### EXERCISE SET
A) In the text on the Taiping Rebellion, reproduce word for word the stretch from "Basic facts on" through "20th century revolutions.".
B) Render this sentence from the text on the Taiping Rebellion in French: "Economic pressures exacerbated by European trading activities played a part as well, and so did Qing decline."

**** EXTRACT TO READ

Lissen: What coulda happened, did.

Basic facts on the Taiping ['Great Peace'] Rebellion: from its origins in a backwater of Guangxi province in the mid-1840s, through the siezure of Nanjing in 1853, and until the Movement's defeat in 1864, killed some 10-20 million people (some say more), came pretty close to overthrowing the Qing dynasty, and produced a model for 20th century revolutions.

At the heart of the Heavenly Kingdom's rise were a failed Imperial Examination candidate (Hong Xiuquan), several evangelical Protestant missionaries, and a miscellaneous cast of pirates and local gentry. Economic pressures exacerbated by European trading activities played a part as well, and so did Qing decline. But this story is a wonderful example of one of the great Lessons of History: Things Happen for Reasons. And, to put it another way, Accidents Happen.

from Chinese Cultural Studies: The Taiping Rebellion, 1851-1864 ("an excerpt from the basic document of the Taiping Kingdom, called "The Land System of the Heavenly Kingdom." published in 1853.")

...All the fields in the empire are to be cultivated by all the people alike. If the land is deficient in one place, then the people must be removed to another, and if the land is deficient in another, then the people must be removed to this place. All the fields throughout the empire, whether of abundant or deficient harvest, shall be taken as a whole: if this place is deficient, then the harvest of that abundant place must be removed to relieve it, and if that place is deficient, then the harvest of this abundant place must be removed in order to relieve the deficient place; thus, all the people in the empire may together enjoy the abundant happiness of the Heavenly Father, Supreme Lord and Great God. There being fields, let all cultivate them; there being food, let all eat; there being clothes, let all be dressed; there being money, let all use it, so that nowhere does inequality exist, and no man is not well fed and clothed.

Reverend Issachar Jacox Roberts and the Taiping Rebellion Yuan Chung Teng Journal of Asian Studies, Vol. 23, No. 1. (Nov., 1963), pp. 55-67.

a summary of the story

Christ's Brother Goes to China (historyhouse.com)

Hong and his followers paraded from region to region, breaking things and looting freely, until they happened upon a man in the rural principalities who had established himself as quite the divine healer. This man, Yang Xiuquan, danced about and muttered gobbledygook, creating an air of feasibility with a high "coefficient of weirdness" (i.e. the stranger and more incomprehensible a message is, the more likely it’s really divine).[5] Through his apparent efficacy as a miracle-worker, Yang had acquired a satisfied clientele himself, and no doubt viewed Hong as a threat to his autonomy. Not content to just be an adept healer, Yang proclaimed himself to be a medium for God. This was not just any God, but the Judeo-Christian God who was supposed to be Christ’s, and therefore Hong’s, father. Before long (fall 1848) another medium, Xiao Chaogui, showed up, and claimed to channel for Jesus. Alongside these theological giants, Hong’s role as Jesus’s brother was starting to look like small potatoes. Yang/God and Xiao/Jesus would often demand that Hong defer to their higher status when possessed by their respective spirits. This must have been unsettling to Hong who, we imagine, thought he had the market cornered on divinity when he first decided he was Christ’s brother.

********
**** DATASET CONTENT

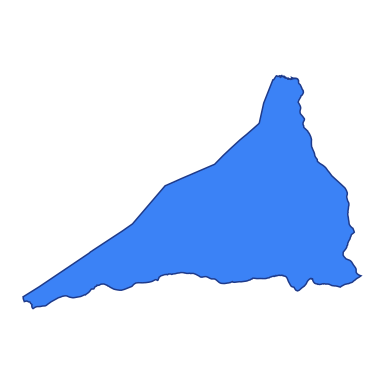 the district of Luangwa, Lusaka, Zambia
{"feature_id": "96606910B48730551364911", "entity_name": "Luangwa", "entity_type": "district", "adm_level": 2, "iso_a3": "ZMB", "parent_name": "Zambia", "parent_adm1": "Lusaka", "projection": "albers", "projection_center": [30.16, -15.353], "detail": "fine", "context": "isolated", "style": "filled", "palette": "blue", "viewbox_px": 384, "rotation_deg": 0, "n_neighbors": 0, "source": "geoboundaries", "source_scale": "gbopen_adm2", "svg_char_len": 5859}
<svg xmlns="http://www.w3.org/2000/svg" viewBox="0 0 384 384"><path d="M32.1,307.5L32.8,308.5L33.4,308.5L34.5,307.6L35.9,306.9L37.3,306.6L38.8,306.6L40.4,306.5L42.7,306.0L44.9,305.9L45.6,305.7L46.4,305.3L47.5,304.4L51.1,301.8L58.1,297.9L58.8,297.6L60.2,297.2L62.4,296.3L65.2,295.8L66.7,295.9L69.5,297.1L70.9,297.4L72.4,297.7L73.9,297.7L80.7,296.5L84.9,294.7L85.5,294.9L86.0,294.3L87.8,293.1L89.5,291.6L91.3,289.1L93.8,288.9L95.1,286.7L96.6,286.1L96.9,285.7L97.0,285.2L97.5,285.3L98.3,285.3L99.1,285.2L100.9,284.2L101.6,284.1L103.8,284.0L104.5,284.2L107.3,285.4L107.7,285.9L108.5,286.1L108.3,286.0L108.9,286.3L109.7,286.9L110.3,287.3L113.8,289.1L115.4,289.5L117.5,289.9L119.8,290.2L121.5,290.2L122.2,290.0L124.6,289.3L131.6,286.5L132.2,286.1L133.6,284.5L134.7,283.7L135.9,283.0L138.1,282.7L142.8,282.8L143.9,282.7L145.9,282.6L148.8,282.2L151.0,281.7L152.3,281.3L155.3,279.7L155.9,279.7L156.8,279.9L157.3,280.4L157.5,280.4L157.9,280.2L158.2,279.8L158.4,278.9L159.0,277.8L159.0,277.4L159.1,277.2L159.9,276.7L160.8,275.9L163.2,275.1L165.0,274.5L165.4,274.6L166.5,274.4L167.3,274.8L167.7,274.7L168.0,274.4L168.3,274.0L168.5,274.0L170.8,274.0L171.6,274.4L172.2,274.3L172.5,274.0L175.3,273.7L177.5,273.1L179.5,272.9L181.0,272.5L181.8,272.6L183.1,272.6L183.8,272.7L183.8,272.8L184.3,273.0L184.7,272.9L186.7,273.4L188.6,273.4L188.9,273.3L190.1,273.3L190.9,273.6L191.4,273.4L193.3,273.4L194.0,273.6L196.0,274.4L199.2,276.1L200.3,276.9L201.0,277.1L202.4,277.1L203.7,276.8L205.1,276.6L206.0,276.6L206.8,276.8L208.0,277.3L209.9,278.3L211.4,278.9L214.2,278.9L214.9,279.1L216.1,279.8L219.0,282.3L220.2,283.0L221.1,283.3L221.8,283.4L223.4,283.5L224.8,283.5L227.8,283.0L228.9,282.9L229.5,282.6L230.0,282.7L230.7,282.4L231.6,281.9L232.5,281.6L232.8,282.1L234.4,282.3L239.4,281.7L241.1,281.8L246.2,281.1L247.8,280.7L248.6,280.2L248.9,280.2L250.4,279.8L250.7,279.4L252.3,278.8L252.3,278.5L252.8,278.2L253.7,278.2L257.0,278.6L260.2,278.5L263.6,278.6L265.4,278.6L266.0,278.4L266.6,278.4L266.9,278.2L267.5,278.0L269.0,277.8L269.4,277.7L269.8,277.3L270.4,277.0L271.0,277.0L271.9,276.5L273.2,276.3L273.6,276.4L274.2,276.4L274.2,276.1L275.2,276.1L275.7,276.0L275.9,275.7L276.0,275.9L276.3,275.9L277.6,275.5L277.8,275.6L278.5,275.3L279.5,275.2L280.0,275.5L281.4,275.2L281.7,275.4L282.4,275.3L282.9,275.7L283.1,275.6L283.2,275.8L283.5,275.8L283.8,276.0L284.0,276.0L285.4,276.3L286.3,277.0L287.2,278.3L288.5,281.6L290.6,285.4L291.1,286.1L291.8,286.6L292.3,286.8L293.9,287.2L294.1,287.4L294.9,288.9L296.0,290.3L297.6,290.9L299.2,290.2L301.9,287.8L303.2,286.9L303.8,286.3L304.1,286.3L304.9,285.4L306.2,283.8L307.2,281.7L308.1,280.4L309.4,279.2L310.2,278.7L310.6,278.8L310.5,278.6L310.8,278.4L312.5,278.8L312.8,280.4L313.5,281.9L314.6,283.2L316.1,283.8L317.5,284.0L317.7,284.3L318.1,284.2L319.3,284.5L320.9,284.3L322.6,283.8L323.2,283.7L323.5,284.0L324.5,283.7L325.7,284.1L327.4,284.0L329.0,284.2L332.0,285.6L333.0,285.7L334.3,285.9L335.4,285.9L337.1,286.2L340.3,287.1L341.3,286.3L344.6,284.5L345.6,284.2L346.6,284.0L347.2,283.8L348.1,283.7L348.3,283.6L348.7,283.6L351.0,282.6L351.4,282.6L352.3,282.2L354.5,280.3L355.0,280.1L356.5,278.7L359.4,277.0L361.0,275.8L359.8,275.4L358.4,274.7L357.1,273.7L356.2,272.4L356.1,269.1L355.4,267.6L353.4,264.9L351.7,262.1L350.6,260.9L349.5,260.2L349.2,260.1L346.1,258.9L343.9,256.5L343.1,255.0L343.2,252.2L345.4,249.4L346.1,248.4L346.7,247.3L347.0,245.8L347.6,245.0L347.7,244.1L347.7,243.6L347.8,243.2L348.9,240.7L349.9,239.1L350.4,237.3L351.0,236.1L351.3,234.8L352.4,233.8L353.5,233.0L354.3,232.2L354.1,231.4L352.9,228.3L352.1,227.8L350.5,226.3L349.4,224.6L349.1,223.6L348.9,221.6L348.5,219.4L348.3,217.5L347.9,215.6L347.7,213.8L348.1,212.2L347.9,211.5L348.4,208.3L348.5,206.9L348.9,205.2L348.9,203.7L348.7,202.8L347.7,200.9L346.8,197.6L346.7,196.3L347.3,194.3L347.3,192.9L346.5,190.7L345.2,188.3L344.5,187.5L331.8,175.8L329.2,172.3L327.7,170.5L326.1,168.2L325.2,167.2L323.3,165.6L322.1,164.8L319.8,163.4L317.9,161.8L317.3,161.0L317.3,159.7L317.2,159.4L315.7,157.4L315.1,156.3L314.8,155.5L314.5,153.7L314.0,152.2L312.7,149.3L312.2,147.9L311.6,146.7L311.4,143.9L311.4,141.4L311.5,139.5L310.8,136.9L309.5,134.0L308.8,132.9L307.9,131.7L307.8,131.2L303.8,127.4L303.7,125.8L303.1,124.7L303.0,123.1L303.3,122.1L304.3,120.1L304.4,119.7L304.4,118.8L302.9,116.7L300.5,113.9L300.2,113.1L300.0,111.7L300.1,110.6L300.4,109.5L300.7,108.1L300.6,107.1L300.1,105.7L298.9,103.4L298.2,102.4L298.2,102.0L298.9,100.1L299.9,98.4L300.3,97.6L300.7,97.0L301.1,95.7L301.9,95.3L302.6,94.3L303.1,93.3L303.4,92.5L303.4,91.9L303.2,91.5L303.3,91.0L303.1,90.6L302.8,90.0L302.2,89.3L301.7,87.8L301.5,87.5L300.3,84.9L298.9,83.5L298.6,82.9L298.5,81.7L298.6,81.0L298.4,80.2L297.7,79.1L297.4,79.2L297.2,78.8L296.7,78.4L296.1,78.5L295.7,78.2L295.3,78.5L294.9,78.6L294.4,78.4L294.0,78.0L293.7,78.2L293.7,78.6L293.3,78.7L292.4,77.8L291.9,77.8L291.6,77.6L291.8,78.6L291.8,79.3L291.6,79.3L291.2,78.9L290.7,78.9L290.4,79.3L289.9,78.9L289.3,79.1L288.9,78.6L288.6,78.6L288.5,79.1L288.4,79.2L288.1,79.2L288.3,78.8L288.1,78.6L288.1,78.1L286.1,78.2L286.0,77.9L285.7,77.8L285.8,77.4L285.6,77.2L285.3,77.1L284.9,77.7L284.7,77.5L284.5,77.1L284.5,76.7L284.4,76.4L284.0,76.2L283.8,76.2L283.7,76.9L282.8,76.3L282.0,76.2L281.8,75.5L281.6,75.5L281.1,75.7L281.2,76.0L281.5,76.2L281.7,76.7L281.4,76.8L280.9,76.5L280.3,77.2L279.9,76.5L280.0,76.1L279.9,76.0L279.4,75.8L279.2,76.1L279.3,76.4L279.1,76.5L278.5,76.3L278.1,76.4L278.1,76.2L277.2,76.2L276.9,75.9L276.6,75.8L276.2,76.0L273.6,79.8L272.9,79.8L263.7,103.1L259.3,123.0L258.5,124.0L247.0,134.1L240.3,139.6L230.6,148.5L223.2,155.5L214.6,164.3L181.8,178.4L165.1,185.8L132.5,223.9L122.2,231.1L90.5,251.9L89.2,253.1L39.0,286.9L23.0,296.9L23.4,298.0L23.2,298.6L24.3,301.6L25.1,301.3L25.6,301.3L26.8,301.0L28.7,301.9L29.3,301.9L29.9,302.0L30.7,303.5L31.8,304.4L32.0,304.8L31.7,305.9L32.0,306.8L32.1,307.5Z" fill="#3b82f6" stroke="#1e3a8a" stroke-width="1.5"/></svg>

********

### RESULTS FOR EACH TASK
A)
Basic facts on the Taiping ['Great Peace'] Rebellion: from its origins in a backwater of Guangxi province in the mid-1840s, through the siezure of Nanjing in 1853, and until the Movement's defeat in 1864, killed some 10-20 million people (some say more), came pretty close to overthrowing the Qing dynasty, and produced a model for 20th century revolutions.

B) Les pressions économiques, aggravées par les activités commerciales européennes, ont également joué un rôle, tout comme le déclin des Qing.